Rocky times will continue for bulk markets with Capesize owners suffering more than most, according to leading analysts.
Although the Baltic Dry Index made a weekly gain of 125 points in the week ending 27 May on the back of seasonally higher imports of iron ore to China, this did not disguise what a dire 12 months the market has suffered — a year ago the BDI figure was above the 4,000 mark.
Looking ahead, the outlook for owners in terms of charter and spot rates is almost uniformly poor, according to Ken Michie, Managing Director (dry cargo) at Clarkson Asia.
He told delegates at Coaltrans Asia, held in Bali, Indonesia at the end of May, that global cargo demand growth prospects were strong despite a poor start to the year which was mainly weather-related. However, he said the size of the bulk carrier fleet and newbuilding orderbook was casting a long shadow over the market.
“For many years the growth of the fleet was steady and sustainable,” he said. “As the world grew, the fleet grew.”
This changed, he said, during the demand boom and rates spiral of 2007 and 2008 when the freight market went stratospheric and cash flooded the sector, most of it spent on newbuildings. Although bulk carrier delivery schedules have consistently slipped over the last two years, in most categories the orderbook remains huge.
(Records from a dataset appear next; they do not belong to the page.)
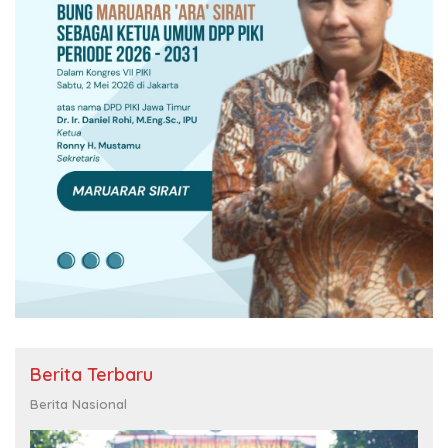
Berita Terbaru
Berita Nasional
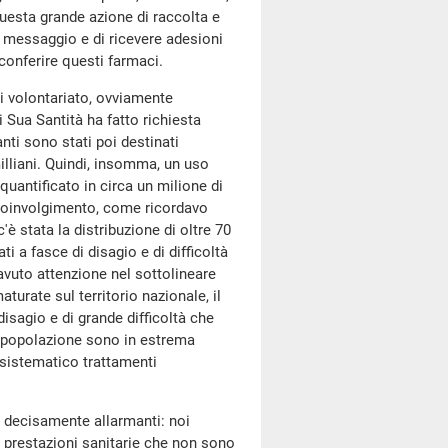
uesta grande azione di raccolta e
o messaggio e di ricevere adesioni
conferire questi farmaci.
i volontariato, ovviamente
i Sua Santità ha fatto richiesta
anti sono stati poi destinati
illiani. Quindi, insomma, un uso
uantificato in circa un milione di
il coinvolgimento, come ricordavo
'è stata la distribuzione di oltre 70
i a fasce di disagio e di difficoltà
avuto attenzione nel sottolineare
aturate sul territorio nazionale, il
isagio e di grande difficoltà che
la popolazione sono in estrema
 sistematico trattamenti
a decisamente allarmanti: noi
le prestazioni sanitarie che non sono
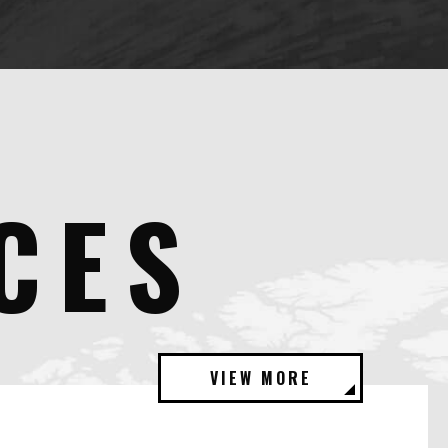
CES
VIEW MORE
“There is lots of demand coming on stream,” explained Michie.“Unfortunately the supply of tonnage is even greater so I see continuing oversupply going forward.The freight market is not going to recover in the foreseeable future.
“Rates will remain under pressure due primarily to the number of vessels that are being delivered.”
That downbeat assessment was shared by delegates at Coaltrans.Asked to predict freight markets over the next 12 months, some 61% expected them to remain flat or decline. Michie said he thought they would be flat because “when you’re near the bottom, you can’t go much lower,” although he said the smaller vessel segments still had some room to collapse further.
“It is foreseeable that freights will stay fairly low for an extended period,” he added.
“I also don’t think we’ll see that many bulk carrier orders in the foreseeable future.”
Even with scrap prices high, the high price of steel making special surveys an expensive option for older vessels, and the high cost of running older vessels due to inflationary bunker prices, Michie said he did not expect scrapping to be a major balancing influence on the market.
“The bulker market is relatively modern with the exception of the Handysize sector,” he added. “Most are less than 20 years old so there is a limit to what can be deleted.”
“For shipowners out there, there’s still a long way to go.”
Michie also argued that the Capesize market had become detached from the smaller vessels sizes. “Capes were the leading indicator for lots of smaller sizes, but we’ve started to see a change in that respect over the last year or so,” he said. “In 2010 the Panamax, Supramax and Handy sectors all had upturns, Capes did not.
“This is not because of a lack of demand. It is more to do with a change in trading patterns. Cape markets in the Atlantic have had little or no growth in recent years. In Asia there has been lots of growth, especially for thermal coal, but this is more important for the Panamax market than the Cape. That will continue.”